Many people on social media have asked the question, ‘What if Ed Sheeran was doing the same thing but only for white kids?’ often they also hashtag double standards too.
Yet, these people have missed the point. The reason Stormzy is sending black kids to Cambridge as opposed to other ethnicities is not that he dislikes people of other ethnicities. It is because he wants black kids from underprivileged backgrounds to see that this is possible for them. The opportunity to study at Cambridge or Oxford can become a reality.
Last year Cambridge welcomed its highest intake of black students ever with 58 students, however, this was “not nearly as many as we would like”, Professor Stephen Toope, the University of Cambridge’s Vice-Chancellor, said.
Furthermore, between 2012 to 2016, some Cambridge Colleges have accepted no black students while others have accepted less than one a year. St Edmunds College received 31 to 35 applications from black students over a 5-year period and did not make one single offer.
When you look at Cambridge, you see white, and that is not a slight made to white people. However, we do not want black kids to be discouraged, to think they cannot get to Cambridge because when they don’t see black students there, because they think black people don’t go there.
Rianna Croxford wrote an article in the Financial Times in May this year, highlighting some of her experiences as a black student at Cambridge. She was one of seven women, out of 3,371 undergraduates, who came from a mixed white and black heritage and speaks of black undergraduates being mistaken for tourists.
This scholarship is not racist, and if you believe it is, you have missed the point. It is to make black kids realise that Cambridge is a possibility, and for them to realise that, they need to see more black students attend Cambridge. However, if you still believe that this project is racist and if Cambridge is having such a scholarship policy then they should do the same for under-privileged white kids, rest easy.
Oxford launched a summer school in 2017 aimed explicitly at underprivileged white kids, who are the lowest demographic to attend university. I understand the argument that these projects should not be aimed at a particular race and should be open to all underprivileged children. However, let’s be honest here, and this is coming from someone who’s 6th form school’s final day was a garden party, if they were open to underprivileged kids, sub-consciously white kids would have an advantage.
For example, once at my school, I was sitting in a business lesson, we had drifted onto the topic of the impending 2015 General Election. The debate was getting quite heated as classmates discussed who they would have voted for if they could, with the majority pushing for conservatives and UKIP coming in second. As reasons were thrown out for their choice, the topic of immigration came to the forefront with multiple students highlighting the problem. Finally, one student made the audacious claim that “If I was having heart surgery, I would want an English doctor rather than a foreigner.”
This forced me into action, laughing from the absurdity of the hypothetical situation she had placed herself in and the worrying most significant demand she had made, I stated, “Personally, I would rather just have the best doctor if I was having heart surgery.” Then again, I have always been easily pleased.

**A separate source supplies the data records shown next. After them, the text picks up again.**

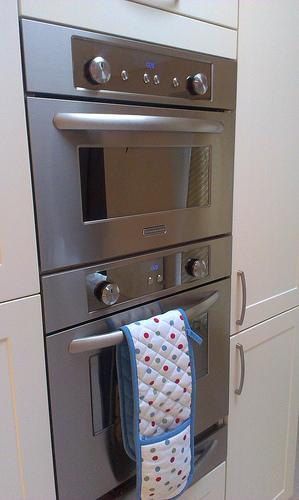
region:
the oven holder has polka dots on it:
[118, 303, 212, 495]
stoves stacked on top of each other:
[15, 11, 252, 492]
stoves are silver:
[14, 13, 248, 467]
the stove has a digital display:
[128, 50, 164, 72]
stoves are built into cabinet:
[0, 1, 296, 494]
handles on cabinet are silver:
[234, 261, 266, 407]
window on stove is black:
[76, 141, 226, 217]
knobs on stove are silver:
[68, 39, 226, 118]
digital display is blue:
[146, 58, 164, 75]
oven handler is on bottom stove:
[114, 309, 197, 497]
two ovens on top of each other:
[15, 19, 262, 485]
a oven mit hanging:
[112, 328, 227, 493]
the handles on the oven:
[24, 21, 241, 109]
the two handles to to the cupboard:
[224, 263, 252, 399]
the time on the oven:
[133, 46, 167, 70]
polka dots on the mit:
[139, 340, 186, 433]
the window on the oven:
[92, 165, 201, 197]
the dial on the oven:
[84, 59, 116, 91]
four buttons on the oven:
[117, 67, 184, 91]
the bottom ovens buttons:
[142, 271, 176, 284]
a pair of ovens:
[38, 11, 231, 497]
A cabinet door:
[236, 30, 297, 491]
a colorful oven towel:
[115, 309, 205, 499]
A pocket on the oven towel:
[140, 429, 198, 491]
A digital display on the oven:
[86, 242, 224, 313]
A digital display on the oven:
[63, 30, 215, 110]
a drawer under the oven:
[112, 423, 228, 497]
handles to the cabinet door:
[229, 271, 257, 405]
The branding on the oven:
[127, 219, 193, 237]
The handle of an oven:
[56, 106, 230, 144]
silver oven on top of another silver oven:
[10, 19, 256, 495]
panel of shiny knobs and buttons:
[72, 35, 216, 102]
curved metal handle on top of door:
[50, 102, 226, 141]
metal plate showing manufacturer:
[135, 219, 169, 235]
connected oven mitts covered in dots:
[108, 299, 232, 493]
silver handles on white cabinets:
[233, 168, 290, 488]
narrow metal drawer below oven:
[94, 413, 240, 493]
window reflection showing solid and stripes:
[69, 138, 212, 219]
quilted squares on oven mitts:
[119, 300, 190, 431]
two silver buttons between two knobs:
[81, 244, 221, 308]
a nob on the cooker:
[146, 275, 157, 286]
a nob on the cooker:
[157, 271, 169, 284]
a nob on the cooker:
[179, 254, 220, 280]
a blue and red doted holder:
[119, 305, 192, 498]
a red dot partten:
[146, 453, 160, 463]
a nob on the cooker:
[84, 53, 114, 83]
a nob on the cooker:
[142, 272, 154, 286]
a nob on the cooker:
[156, 275, 165, 286]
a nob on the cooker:
[182, 72, 213, 102]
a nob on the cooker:
[100, 282, 121, 309]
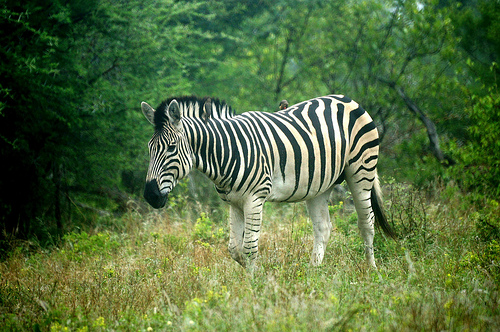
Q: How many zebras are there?
A: One.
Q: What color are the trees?
A: Green.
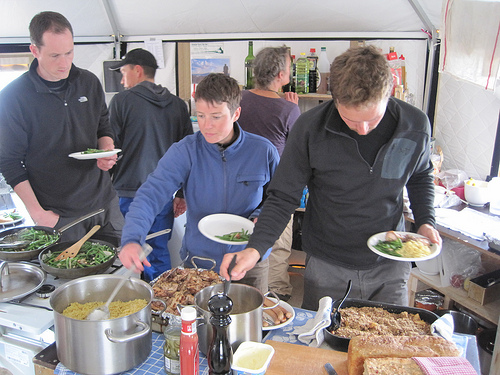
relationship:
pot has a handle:
[47, 273, 154, 375] [104, 322, 152, 342]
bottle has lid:
[178, 305, 201, 374] [181, 305, 196, 322]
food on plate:
[216, 228, 254, 243] [198, 212, 258, 246]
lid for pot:
[0, 260, 45, 305] [47, 273, 154, 375]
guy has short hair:
[1, 12, 122, 244] [29, 12, 74, 52]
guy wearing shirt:
[218, 48, 442, 309] [243, 98, 440, 273]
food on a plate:
[398, 242, 428, 259] [367, 231, 441, 264]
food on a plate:
[386, 232, 422, 244] [367, 231, 441, 264]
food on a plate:
[371, 237, 403, 254] [367, 231, 441, 264]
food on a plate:
[216, 228, 254, 243] [198, 212, 258, 246]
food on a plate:
[81, 149, 108, 154] [69, 150, 122, 161]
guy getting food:
[218, 48, 442, 309] [206, 289, 249, 309]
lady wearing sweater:
[118, 74, 280, 299] [119, 123, 282, 273]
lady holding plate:
[118, 74, 280, 299] [198, 212, 258, 246]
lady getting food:
[118, 74, 280, 299] [64, 300, 145, 321]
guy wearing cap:
[108, 48, 194, 283] [103, 48, 159, 70]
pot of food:
[47, 273, 154, 375] [64, 300, 145, 321]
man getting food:
[215, 45, 443, 311] [206, 289, 249, 309]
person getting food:
[119, 74, 278, 296] [64, 300, 145, 321]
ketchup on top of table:
[177, 307, 199, 375] [1, 173, 477, 374]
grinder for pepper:
[208, 290, 231, 374] [208, 290, 232, 374]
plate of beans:
[198, 212, 258, 246] [217, 229, 252, 245]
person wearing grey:
[1, 12, 124, 249] [2, 60, 117, 214]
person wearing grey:
[105, 49, 192, 283] [102, 82, 190, 199]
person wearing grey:
[237, 48, 301, 251] [239, 85, 302, 158]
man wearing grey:
[215, 45, 443, 311] [246, 100, 437, 269]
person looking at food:
[237, 48, 301, 251] [292, 54, 310, 96]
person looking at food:
[237, 48, 301, 251] [317, 47, 329, 95]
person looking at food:
[237, 48, 301, 251] [307, 49, 319, 95]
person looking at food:
[237, 48, 301, 251] [285, 56, 296, 96]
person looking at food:
[237, 48, 301, 251] [388, 52, 402, 97]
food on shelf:
[388, 52, 402, 97] [241, 40, 425, 101]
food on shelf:
[317, 47, 329, 95] [241, 40, 425, 101]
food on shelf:
[307, 49, 319, 95] [241, 40, 425, 101]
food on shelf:
[292, 54, 310, 96] [241, 40, 425, 101]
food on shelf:
[285, 56, 296, 96] [241, 40, 425, 101]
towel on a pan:
[429, 312, 453, 342] [317, 299, 445, 353]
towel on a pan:
[288, 297, 333, 349] [317, 299, 445, 353]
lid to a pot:
[181, 305, 196, 322] [47, 273, 154, 375]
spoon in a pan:
[55, 223, 101, 265] [37, 227, 173, 278]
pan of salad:
[37, 227, 173, 278] [46, 243, 111, 268]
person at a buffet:
[1, 12, 124, 249] [0, 173, 500, 374]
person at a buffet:
[119, 74, 278, 296] [0, 173, 500, 374]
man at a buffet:
[215, 45, 443, 311] [0, 173, 500, 374]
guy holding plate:
[1, 12, 122, 244] [69, 150, 122, 161]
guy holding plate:
[218, 48, 442, 309] [367, 231, 441, 264]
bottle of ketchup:
[178, 305, 201, 374] [177, 307, 199, 375]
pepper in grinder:
[208, 290, 232, 374] [208, 290, 231, 374]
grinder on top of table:
[208, 290, 231, 374] [1, 173, 477, 374]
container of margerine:
[228, 339, 276, 374] [239, 349, 266, 370]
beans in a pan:
[0, 229, 58, 250] [1, 207, 108, 262]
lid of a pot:
[181, 305, 196, 322] [47, 273, 154, 375]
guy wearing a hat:
[108, 43, 194, 282] [104, 49, 160, 74]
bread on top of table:
[348, 334, 477, 373] [1, 173, 477, 374]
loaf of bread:
[362, 359, 475, 374] [348, 334, 477, 373]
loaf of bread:
[348, 334, 461, 373] [348, 334, 477, 373]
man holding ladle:
[219, 45, 442, 311] [219, 254, 237, 313]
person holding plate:
[1, 12, 124, 249] [69, 150, 122, 161]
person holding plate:
[119, 74, 278, 296] [198, 212, 258, 246]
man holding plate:
[215, 45, 443, 311] [367, 231, 441, 264]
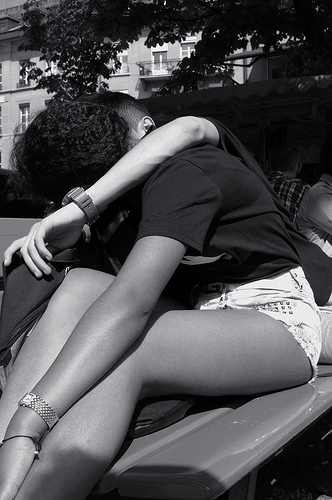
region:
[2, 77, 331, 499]
A couple cuddling with each other.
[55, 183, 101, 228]
Watch on the wrist.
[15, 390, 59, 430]
Metal band on the watch.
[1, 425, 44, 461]
Bracelet on the wrist.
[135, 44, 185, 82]
Balcony on the building.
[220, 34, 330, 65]
Awning on the building.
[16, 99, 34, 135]
Window on the building.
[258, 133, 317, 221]
Man in a plaid shirt.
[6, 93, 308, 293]
T-shirt on the girl.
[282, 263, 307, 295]
Belt hoop on the shorts.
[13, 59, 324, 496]
Two people sitting down together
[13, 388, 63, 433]
The woman has on a watch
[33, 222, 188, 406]
The arm of the woman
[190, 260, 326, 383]
The woman has on shorts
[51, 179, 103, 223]
The man is wearing a watch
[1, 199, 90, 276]
The hand of the man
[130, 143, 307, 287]
The woman is wearing a black shirt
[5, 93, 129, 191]
The woman has black hair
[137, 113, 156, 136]
The ear of the man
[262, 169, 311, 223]
The man has on a plaid shirt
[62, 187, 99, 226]
a plastic wrist watch on a wrist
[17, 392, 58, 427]
an elegant wrist watch on a wrist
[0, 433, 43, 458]
a little bracelet on a woman's arm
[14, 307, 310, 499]
an attractive leg of a woman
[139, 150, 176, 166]
veins visible through the person's skin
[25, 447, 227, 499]
a shadow on the scene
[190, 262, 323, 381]
a pair of shorts on a woman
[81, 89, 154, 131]
short hair of a man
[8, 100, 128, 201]
curly hair of a woman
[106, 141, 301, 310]
a dark shirt on a woman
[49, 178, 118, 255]
boy is wearing a watch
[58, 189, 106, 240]
boy is wearing a watch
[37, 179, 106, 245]
boy is wearing a watch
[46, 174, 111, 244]
boy is wearing a watch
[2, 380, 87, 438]
girl is wearing a watch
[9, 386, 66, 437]
girl is wearing a watch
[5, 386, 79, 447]
girl is wearing a watch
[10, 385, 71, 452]
girl is wearing a watch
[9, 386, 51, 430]
girl is wearing a watch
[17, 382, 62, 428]
Girl wearing a watch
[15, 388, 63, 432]
Girl is wearing a watch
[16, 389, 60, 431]
Girl wearing a wrist watch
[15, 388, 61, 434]
Girl is wearing a wrist watch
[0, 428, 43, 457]
Girl is wearing a bracelet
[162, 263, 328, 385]
Girl wearing shorts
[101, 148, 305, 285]
Girl wearing a shirt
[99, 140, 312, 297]
Girl is wearing a shirt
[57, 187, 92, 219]
watch worn by woman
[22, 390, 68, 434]
watch worn by woman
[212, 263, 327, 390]
shorts worn by young woman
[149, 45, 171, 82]
window in tan colored building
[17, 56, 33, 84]
window in tan colored building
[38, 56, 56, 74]
window in tan colored building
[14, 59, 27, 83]
a window on a building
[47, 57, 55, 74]
a window on a building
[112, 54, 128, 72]
a window on a building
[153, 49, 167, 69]
a window on a building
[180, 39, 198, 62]
a window on a building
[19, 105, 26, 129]
a window on a building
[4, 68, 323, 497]
a person is sitting down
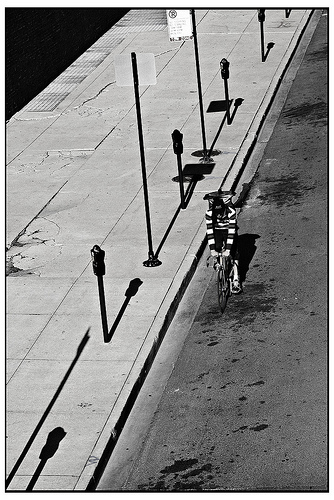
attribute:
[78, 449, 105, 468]
graffiti — painted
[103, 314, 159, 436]
curb — painted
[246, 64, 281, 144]
curb — painted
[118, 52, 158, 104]
lamp — street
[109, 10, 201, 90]
signs — black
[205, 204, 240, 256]
shirt — striped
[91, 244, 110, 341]
parking meter — small, black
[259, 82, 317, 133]
marks — black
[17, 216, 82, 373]
sidewalk — busted up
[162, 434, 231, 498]
stains — black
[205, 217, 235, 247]
striped — shirt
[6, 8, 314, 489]
sidewalk — raised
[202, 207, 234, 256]
shirt — striped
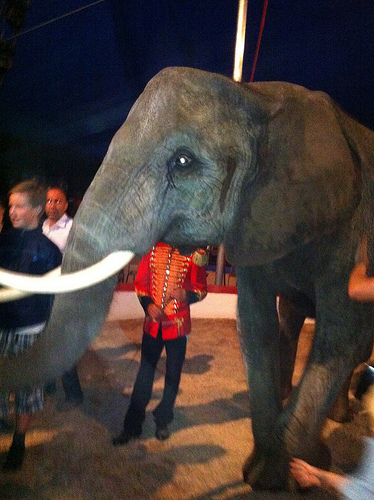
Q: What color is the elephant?
A: Gray.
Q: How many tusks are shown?
A: Two.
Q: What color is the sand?
A: Brown.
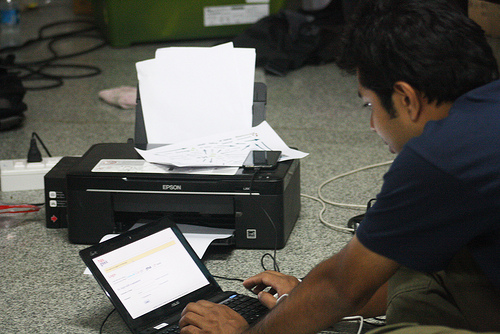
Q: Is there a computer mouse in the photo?
A: Yes, there is a computer mouse.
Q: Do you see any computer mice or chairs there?
A: Yes, there is a computer mouse.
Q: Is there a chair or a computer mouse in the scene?
A: Yes, there is a computer mouse.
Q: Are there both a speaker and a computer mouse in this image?
A: No, there is a computer mouse but no speakers.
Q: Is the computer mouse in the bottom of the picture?
A: Yes, the computer mouse is in the bottom of the image.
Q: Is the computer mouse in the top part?
A: No, the computer mouse is in the bottom of the image.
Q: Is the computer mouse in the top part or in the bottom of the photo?
A: The computer mouse is in the bottom of the image.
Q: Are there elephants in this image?
A: No, there are no elephants.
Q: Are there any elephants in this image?
A: No, there are no elephants.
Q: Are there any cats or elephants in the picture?
A: No, there are no elephants or cats.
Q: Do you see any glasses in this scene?
A: No, there are no glasses.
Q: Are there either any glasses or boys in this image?
A: No, there are no glasses or boys.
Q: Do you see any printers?
A: Yes, there is a printer.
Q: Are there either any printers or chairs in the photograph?
A: Yes, there is a printer.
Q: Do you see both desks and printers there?
A: No, there is a printer but no desks.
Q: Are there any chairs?
A: No, there are no chairs.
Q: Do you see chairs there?
A: No, there are no chairs.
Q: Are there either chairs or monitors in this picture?
A: No, there are no chairs or monitors.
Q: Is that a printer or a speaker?
A: That is a printer.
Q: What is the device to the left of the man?
A: The device is a printer.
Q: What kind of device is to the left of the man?
A: The device is a printer.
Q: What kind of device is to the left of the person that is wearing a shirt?
A: The device is a printer.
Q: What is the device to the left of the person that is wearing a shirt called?
A: The device is a printer.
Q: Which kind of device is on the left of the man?
A: The device is a printer.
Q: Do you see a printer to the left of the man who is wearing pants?
A: Yes, there is a printer to the left of the man.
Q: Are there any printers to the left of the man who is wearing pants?
A: Yes, there is a printer to the left of the man.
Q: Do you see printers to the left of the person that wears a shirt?
A: Yes, there is a printer to the left of the man.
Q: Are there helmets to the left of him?
A: No, there is a printer to the left of the man.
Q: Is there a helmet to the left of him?
A: No, there is a printer to the left of the man.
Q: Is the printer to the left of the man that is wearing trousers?
A: Yes, the printer is to the left of the man.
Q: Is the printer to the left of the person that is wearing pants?
A: Yes, the printer is to the left of the man.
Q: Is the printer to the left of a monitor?
A: No, the printer is to the left of the man.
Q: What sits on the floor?
A: The printer sits on the floor.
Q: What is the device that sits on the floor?
A: The device is a printer.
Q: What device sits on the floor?
A: The device is a printer.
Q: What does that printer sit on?
A: The printer sits on the floor.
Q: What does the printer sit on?
A: The printer sits on the floor.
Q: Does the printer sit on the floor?
A: Yes, the printer sits on the floor.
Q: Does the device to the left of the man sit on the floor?
A: Yes, the printer sits on the floor.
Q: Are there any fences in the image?
A: No, there are no fences.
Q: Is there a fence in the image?
A: No, there are no fences.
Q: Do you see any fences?
A: No, there are no fences.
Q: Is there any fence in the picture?
A: No, there are no fences.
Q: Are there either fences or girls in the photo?
A: No, there are no fences or girls.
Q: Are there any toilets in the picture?
A: No, there are no toilets.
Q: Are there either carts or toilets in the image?
A: No, there are no toilets or carts.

However, it wasn’t just the comment the classmate had made, it was the reaction or lack of, that was the problem. No one seemed fazed by the comment, that was just the norm.
This is the problem though, people at Oxford and Cambridge, just like my school, having always been surrounded by white people, that’s not there fault personally, it is just how it has played out. So yes, they are scared of foreign doctors for example, because to them that is the unknown. Therefore, when it comes to selecting students, they are more prone to select underprivileged white kids who are applying for the places because they are more familiar to them, even though there is a possibility they might be completely different.
Oxbridge does not have enough black students at its universities, now as I leave, ask yourself this question, why? If your answer is, well the black kids must not be as smart as the white kids, think about what you are saying, and ask yourself what that implication means.